Code for the Projects done as part of the EECE 5698 ST:Reinforcement Learning Course. The files included here are corresponding to three projects done during the course and have been labelled accordingly.
- RL Project 1: Implement Multi-Armed Bandit with given reward distributions using Epsilon Greedy and Gradient-Bandit policies. The effect of varying learning rates, optimistic intial values and the difference between the two policies is studied.
- RL Project 2 Policy & Value Iteration: Policy & Value Iteration algorithms are implemented and compared for an agent in a maze trying to find a path from start to goal state with negative reward obstacles. The effect of varying stochasticity is studied.

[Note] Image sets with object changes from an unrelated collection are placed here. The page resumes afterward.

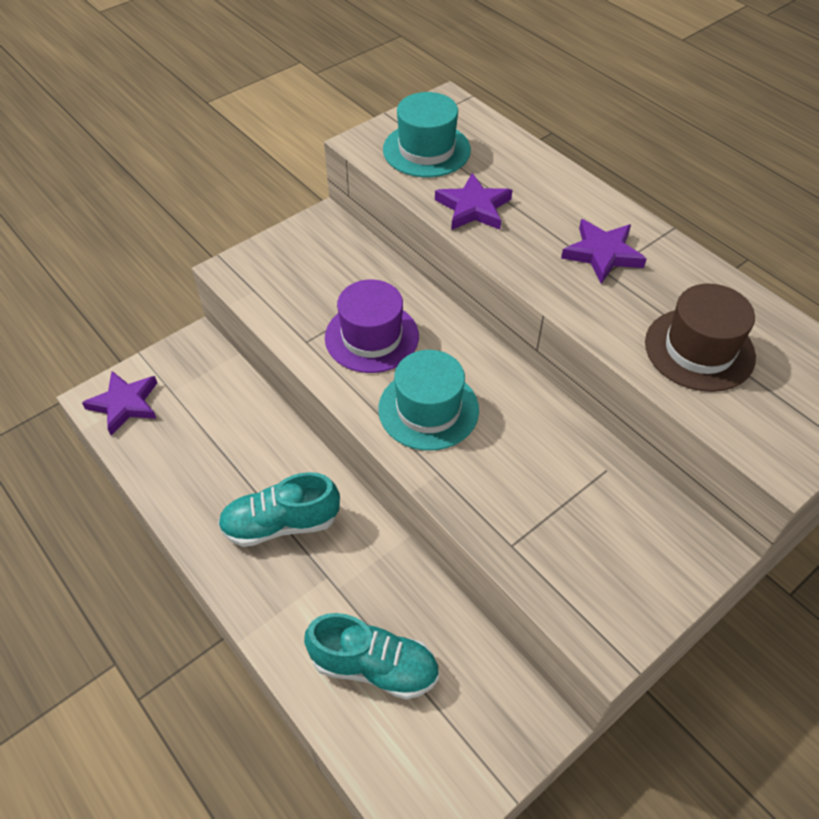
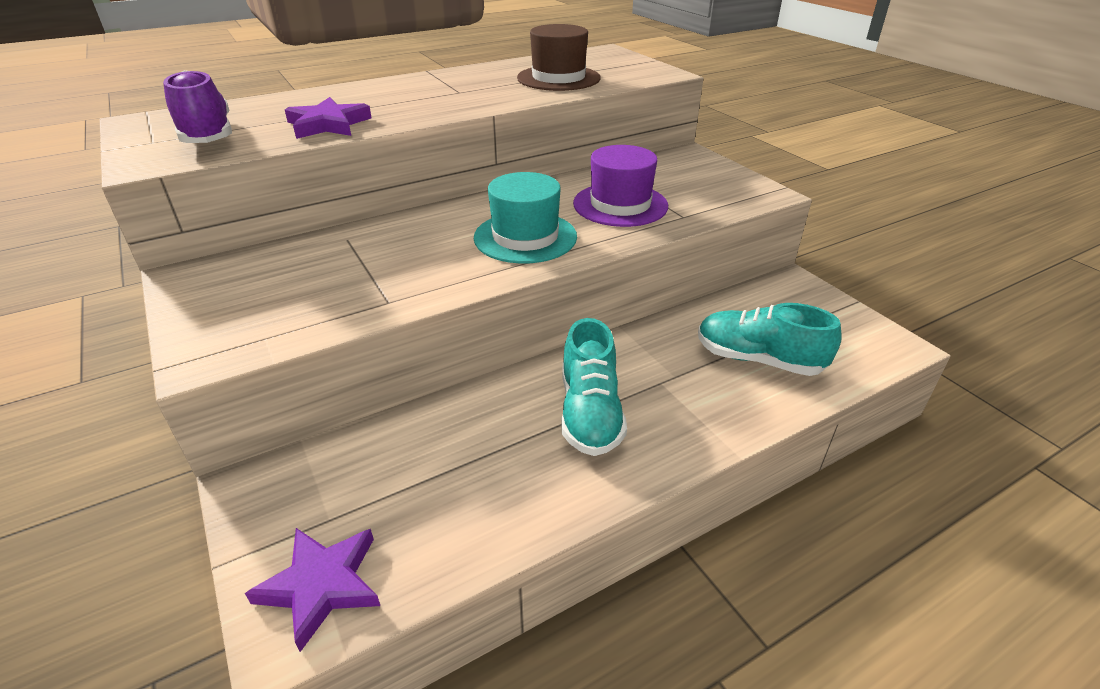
camera: 80 degrees left, 15 degrees down
turquoise shoe [304,613,439,700] -> turquoise shoe turned 90 degrees counterclockwise [698,303,842,376]
purple hat [325,280,419,373] -> purple hat moved to [573,145,668,227]
turquoise hat [383,92,471,177] -> purple shoe [163,70,232,143]
purple star [561,219,647,284] -> none

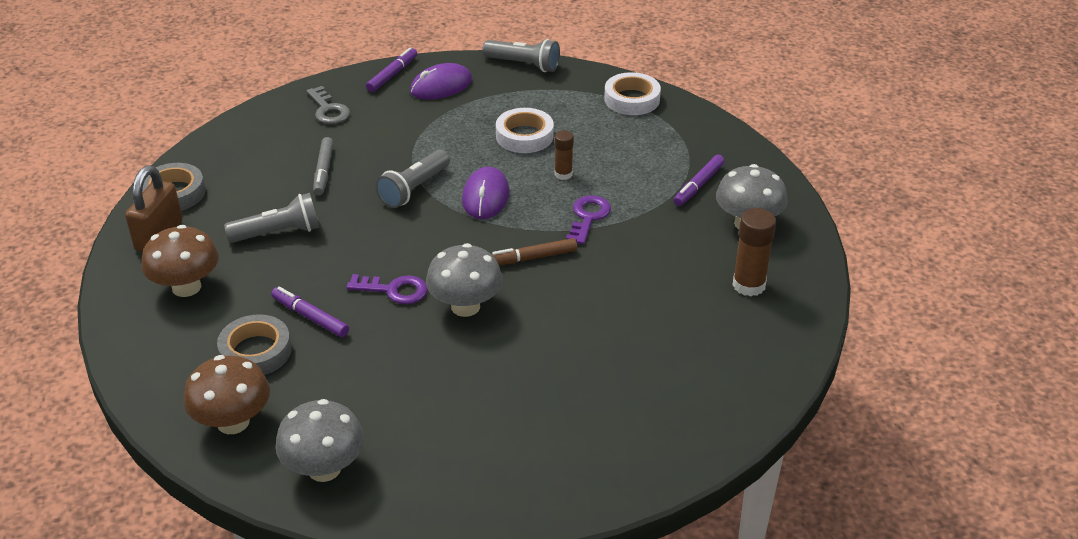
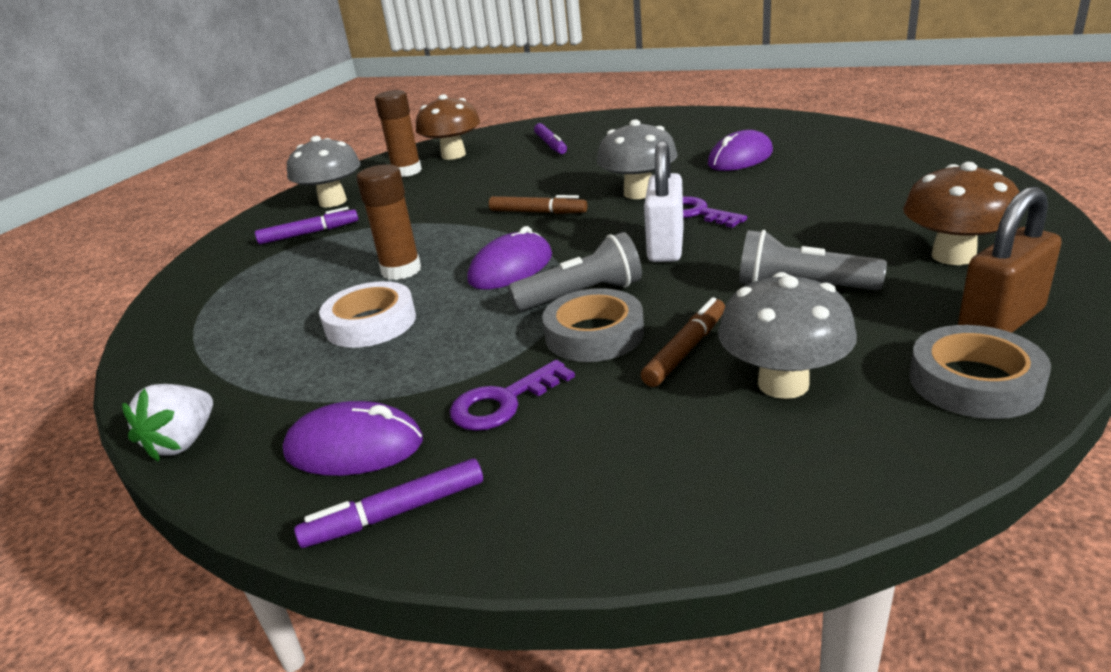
camera: 140 degrees left, 10 degrees down
brown mushroom [184,355,270,434] -> brown mushroom moved to [416,94,480,160]
grey tape [217,314,291,375] -> grey tape moved to [542,288,644,362]
purple marker [271,287,349,337] -> purple marker moved to [534,123,567,154]
grey mushroom [275,399,364,482] -> grey mushroom moved to [718,272,857,399]
grey key [307,86,350,124] -> none
grey marker [313,137,334,196] -> brown marker [641,297,725,387]
grey flashlight [482,39,560,72] -> white strawberry [122,384,213,462]
brown glue stick [555,130,574,180] -> brown glue stick [356,164,421,280], size x1.63
purple key [566,195,611,244] -> purple key moved to [450,360,575,431]
white tape [604,72,661,115] -> none
none -> white padlock [644,140,684,262]
none -> purple mouse [708,130,773,171]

- RL Project 2 Q2: Policy Iteration & Value iteration algorithms are implemented and compared for a gene regulatory network problem with given system dynamics, action space and bernoulli noise. Average gene activation is used to evaluate performance.
- RL Project 3 Q1: Different TD algorithms (Q-Learning, SARSA & Actor-Critic) are implemented and compared for the maze problem specified in Project 2 Policy & Value Iteration above.
- RL Project 3 Q2: Different TD algorithms (Q-Learning, SARSA, SARSA-Lambda & Actor-Critic) are implemented and compared for the gene regulatory problem specified in RL Project 2 Q2 above. The effect of varying alpha is studied.